Aside from that, there is no limits in this law on clawbacks of other funds to make up the difference -- "Sure, you can keep your natural resource revenue, but you're going to lose all your other federal money." There's also nothing to say that money, once collected, can not be turned over to the federal government for redistribution to needier provinces. It also puts the constitution acts of 1867 and 1982 in potential conflict with eachother if a provincial government's reliance on resource revenue infringes on the federal government's constitutional obligation to provide equalisation, which I'm really not sure how to resolve, but the latter's assertion that any aspect of any law in conflict with it are invalid would provide the basis for calling the first constitution act unconstitutional under the second.

It's fundamentally against the spirit of federalism and equalisation for any province to greedily horde money because that province has natural resources that others do not.

I also see no reference to 'igneous' being a staunch liberal, though the point is irrelevant. One of the strengths of the liberal party, as compared to other parties, is that it accepts and encourages differences of opinion and debate within its ranks.

Canadian Publius writes at Sun Jul 30 14:14:51 2006...

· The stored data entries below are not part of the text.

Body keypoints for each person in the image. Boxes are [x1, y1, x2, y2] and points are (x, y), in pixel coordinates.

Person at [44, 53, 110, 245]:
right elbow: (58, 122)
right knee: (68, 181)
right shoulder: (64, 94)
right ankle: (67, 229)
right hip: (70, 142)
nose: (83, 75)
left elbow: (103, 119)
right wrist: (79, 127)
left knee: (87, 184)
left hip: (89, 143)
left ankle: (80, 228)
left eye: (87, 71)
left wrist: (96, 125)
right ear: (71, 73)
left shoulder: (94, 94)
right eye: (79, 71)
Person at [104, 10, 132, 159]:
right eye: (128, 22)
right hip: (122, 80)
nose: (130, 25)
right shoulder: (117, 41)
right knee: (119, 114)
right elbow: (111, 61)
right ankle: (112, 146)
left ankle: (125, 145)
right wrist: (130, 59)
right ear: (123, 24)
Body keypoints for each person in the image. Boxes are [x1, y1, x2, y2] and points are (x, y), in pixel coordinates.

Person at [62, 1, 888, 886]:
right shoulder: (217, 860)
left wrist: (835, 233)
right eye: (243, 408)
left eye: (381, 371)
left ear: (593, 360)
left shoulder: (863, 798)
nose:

I think you're bang on... I cannot figure out why natural resources should be excluded. Frinstance, why not exlcude manufacturing revenues in Ontario? Export related revenues in BC?

Its nuts.

Steve V writes at Sun Jul 30 19:45:06 2006...

With the embarrassing amount of money pouring into the tarsands, it effectively makes Alberta "bust" proof. Even if the price drops, need will trump and expansion is guaranteed.

cdlu writes at Mon Jul 31 09:12:30 2006...

Steve V, perhaps, but I can see a large number of scenarios that could cause an economic collapse in Alberta. From least to most likely, in my view:

1 - World dependence on oil is weakened as we finally wake up and smell alternative energy.

2 - Tar sand production is deemed too environmentally destructive, with its 80kg/barrel of greenhouse gasses and the huge water reserves and natural areas being destroyed by the production.

3 - Production reaching 1:1 barrels needed per barrels produced.

4 - The economy outgrowing itself. Right now, the worker shortage in Alberta is phenomenal. As the mass migration continues, a light slump in the economy for any of the other reasons (or any other reason) will be greatly magnified.

Remember, it's the one you don't see that gets you.

Sheila writes at Mon Jul 31 10:04:47 2006...

You bring up important points, but, as usual, there are a lot more factors involved. Equalisation is only the tip of the iceberg of pan-Canadian bones of contention. Lets look at another product of the tar sands: greenhouse gases. The amount produced by Alberta and the dirty industrial processes required to extract and refine the oil from the tar sands get equalised with the amount produced in other provinces, many working hard to reduce emissions. It is because of Alberta that Canadas emissions have risen so precipitously and Kyoto targets are unattainable. Can we not, in the spirit of keeping their resources to themselves, demand that Alberta keep their emissions to themselves, too?

Joseph writes at Mon Jul 31 21:54:46 2006...

Perhaps equalization should be examined in light of Kyoto carbon sharing. Alberta emissions skew our Kyoto protocol objectives making efforts to reduce total emissions very difficult. We all end up being painted with the same brush. Also, Canada's currency exchange is skewed by a dollar bolstered by oil revenues that make manufacturing prices less competitive on the export market.

Are we all in this together, or are we only Canadians when we need something and regionalists when we don't?